# Objectif:
Recopiez, s'il vous plaît, le passage de l'extrait compris entre « Les revendications de » et « des raisons politiques? », bornes incluses.

Les revendications de la Synergie des travailleurs du Togo (STT) et l’impact de ses mouvements de grève ont montré et continuent d’exposer le degré de paupérisation des travailleurs de la fonction publique, sans considération d’appartenance politique. Depuis Cinkassé jusqu’aux abords de l’océan Atlantique, le pouvoir d’achat des travailleurs n’a de valeur que de nom, raison pour laquelle les 20.000 et 30.000 FCFA d’augmentation arrachés il y a quelque temps déjà, ont été accueillis avec soulagement. Mais quel visage présenterait le pays si au lendemain de la montée d’une autre classe politique au pinacle, une chasse aux sorcières venait à être lancée au sein des travailleurs pour des raisons politiques?

S’il est un homme qui a vraiment vécu en passant par les hauts et les bas de cette vie politiquement parlant, c’est sans doute Nelson Mandela dont la mort a créé beaucoup d’émoi dans le monde. Non pas pour les vingt-sept années passées à la prison de Robben Island, ni pour son accession à la magistrature suprême, mais assurément pour sa gestion du pouvoir et de ceux qui l’ont privé de liberté pendant toutes ces années. Bien que Mandela eût toutes les raisons d’en vouloir à ses maîtres d’hier et de se venger d’eux, l’homme, au lieu de penser à sa « petite personne », a plutôt mis au devant de toute autre considération sa nation, l’Afrique du Sud. Et reconnaissant des qualités à certains de ses adversaires, il leur a fait appel pour « faire avancer le pays ». Mieux, alors que son parcours politique et la Constitution l’autorisaient à briguer un second mandat qu’il remporterait haut les mains, Mandela y renonça. Toutes les qualités de ce chef d’Etat unique sont là ! A tous ceux qui demandaient à Mandela président ce qu’il connaissait de la souffrance de la majorité du peuple noir d’Afrique du Sud dont il ne semblait pas se préoccuper, il répondait : « 27 ans », rapportait l’Archevêque Desmond Tutu.

# Données sources:
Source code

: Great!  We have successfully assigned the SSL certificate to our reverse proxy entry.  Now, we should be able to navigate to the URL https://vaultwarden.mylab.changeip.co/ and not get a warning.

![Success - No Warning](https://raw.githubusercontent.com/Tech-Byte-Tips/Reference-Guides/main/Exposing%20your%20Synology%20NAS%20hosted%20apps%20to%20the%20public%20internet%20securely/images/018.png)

# Corrigé:
Les revendications de la Synergie des travailleurs du Togo (STT) et l’impact de ses mouvements de grève ont montré et continuent d’exposer le degré de paupérisation des travailleurs de la fonction publique, sans considération d’appartenance politique. Depuis Cinkassé jusqu’aux abords de l’océan Atlantique, le pouvoir d’achat des travailleurs n’a de valeur que de nom, raison pour laquelle les 20.000 et 30.000 FCFA d’augmentation arrachés il y a quelque temps déjà, ont été accueillis avec soulagement. Mais quel visage présenterait le pays si au lendemain de la montée d’une autre classe politique au pinacle, une chasse aux sorcières venait à être lancée au sein des travailleurs pour des raisons politiques?